I’m a tool.


So much depends upon a life of probability. Whatever happened to the free will of the panglossian fourteen-year-old girl wearing a pretentious black beret who followed some bourgeois trend like some sad puppy dog with mournful eyes (yes, what an embarassing past)? Whatever happened to religiously believing in my will to power and not feeling like a cookie cutter mould? Please convince me that I just don’t happen to be here and that I can still change something and do something other than be a puppet stringed to a panoply of biochemical reactions? Instances of whiny existential crisis at twenty are fucking un-cool. No, the answer is not that I need to get laid.

So no “Make a crack about her celibacy” will be allowed.

You may however cordially send me your existentialist hate threats (like on Naz's blog a while back) or words of wisdom (cuz i got none')below while I sit here and continue listening to Hier Encore and try to drill more useless stuff into this fucking bitter brain.

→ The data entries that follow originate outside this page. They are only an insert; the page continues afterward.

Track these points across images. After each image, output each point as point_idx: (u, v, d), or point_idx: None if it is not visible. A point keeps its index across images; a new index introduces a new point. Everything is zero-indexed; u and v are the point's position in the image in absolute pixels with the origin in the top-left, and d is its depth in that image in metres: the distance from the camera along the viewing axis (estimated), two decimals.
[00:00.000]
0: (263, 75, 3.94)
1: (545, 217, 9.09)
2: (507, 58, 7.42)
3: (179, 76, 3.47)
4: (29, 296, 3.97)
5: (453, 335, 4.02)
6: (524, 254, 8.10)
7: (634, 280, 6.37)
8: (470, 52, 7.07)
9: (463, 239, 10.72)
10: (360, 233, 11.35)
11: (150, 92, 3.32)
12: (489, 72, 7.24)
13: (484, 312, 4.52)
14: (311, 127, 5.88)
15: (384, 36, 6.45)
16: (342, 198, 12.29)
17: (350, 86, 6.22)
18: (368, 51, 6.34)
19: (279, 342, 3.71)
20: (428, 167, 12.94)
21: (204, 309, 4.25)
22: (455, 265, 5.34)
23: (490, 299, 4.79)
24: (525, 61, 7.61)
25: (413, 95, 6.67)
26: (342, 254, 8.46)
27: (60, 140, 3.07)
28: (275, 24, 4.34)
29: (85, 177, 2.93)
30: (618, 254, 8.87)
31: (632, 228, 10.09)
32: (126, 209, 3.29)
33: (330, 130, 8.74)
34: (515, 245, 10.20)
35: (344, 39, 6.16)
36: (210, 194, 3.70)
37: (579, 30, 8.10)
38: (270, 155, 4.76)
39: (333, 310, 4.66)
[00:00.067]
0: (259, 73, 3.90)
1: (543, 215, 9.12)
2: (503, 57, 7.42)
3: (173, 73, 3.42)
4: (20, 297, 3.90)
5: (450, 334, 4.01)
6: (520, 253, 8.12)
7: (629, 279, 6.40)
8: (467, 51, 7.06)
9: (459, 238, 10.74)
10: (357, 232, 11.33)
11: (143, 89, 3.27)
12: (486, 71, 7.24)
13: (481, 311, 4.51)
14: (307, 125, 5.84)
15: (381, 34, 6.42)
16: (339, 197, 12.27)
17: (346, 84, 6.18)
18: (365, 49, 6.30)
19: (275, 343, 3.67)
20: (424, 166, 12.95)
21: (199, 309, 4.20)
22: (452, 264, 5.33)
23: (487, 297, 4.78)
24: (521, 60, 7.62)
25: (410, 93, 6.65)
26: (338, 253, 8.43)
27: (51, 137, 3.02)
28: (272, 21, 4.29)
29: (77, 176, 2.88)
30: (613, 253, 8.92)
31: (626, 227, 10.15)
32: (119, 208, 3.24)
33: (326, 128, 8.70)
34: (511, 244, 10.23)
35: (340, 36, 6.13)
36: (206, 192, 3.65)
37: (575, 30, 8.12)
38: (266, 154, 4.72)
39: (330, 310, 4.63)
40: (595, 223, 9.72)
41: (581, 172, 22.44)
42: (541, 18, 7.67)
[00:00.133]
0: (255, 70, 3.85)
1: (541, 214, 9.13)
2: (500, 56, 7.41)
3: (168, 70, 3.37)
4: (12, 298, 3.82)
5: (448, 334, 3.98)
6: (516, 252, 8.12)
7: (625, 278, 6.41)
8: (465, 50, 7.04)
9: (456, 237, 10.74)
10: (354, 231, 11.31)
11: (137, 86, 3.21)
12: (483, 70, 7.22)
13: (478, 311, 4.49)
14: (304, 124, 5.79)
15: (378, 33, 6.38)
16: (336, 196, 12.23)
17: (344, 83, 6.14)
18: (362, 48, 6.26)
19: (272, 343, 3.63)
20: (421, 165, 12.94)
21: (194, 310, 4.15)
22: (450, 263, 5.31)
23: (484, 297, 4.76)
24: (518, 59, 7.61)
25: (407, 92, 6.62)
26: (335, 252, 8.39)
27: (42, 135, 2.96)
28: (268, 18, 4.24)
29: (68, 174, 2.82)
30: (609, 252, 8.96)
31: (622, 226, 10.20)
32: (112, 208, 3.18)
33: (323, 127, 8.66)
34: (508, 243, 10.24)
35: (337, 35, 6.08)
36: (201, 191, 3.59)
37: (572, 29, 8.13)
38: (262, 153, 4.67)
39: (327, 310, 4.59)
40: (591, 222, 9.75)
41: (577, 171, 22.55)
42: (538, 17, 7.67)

P.S.: Thanks to Love is a Cunt., I now have an answer to my existential crisis: here.



Anonymous Lunettes Rouges said...

Getting laid won't help, but getting in love might: but it is not as easy, and not always as pleasing.
When I was 20 (just yesterday), the answer to existential questions was usually engagement, often leftist, humanitarian and third-worldish: Che Guevara, Palestine, the boat people, Sarajevo. It can help for a while, but one loses illusions fast, and may even lose oneself after a while.
Maybe just ask yourself what you can give to others: reading pleasure, care, bridging, opening eyes.
In any case, have a wonderful trip and bring us loads of images.

10:33 AM  
Blogger Y said...

My next post tries to explain this existential crisis a little .
I dedicate it to you. :)

"one loses illusions fast, and may even lose oneself after a while." ...one of my greatest fears.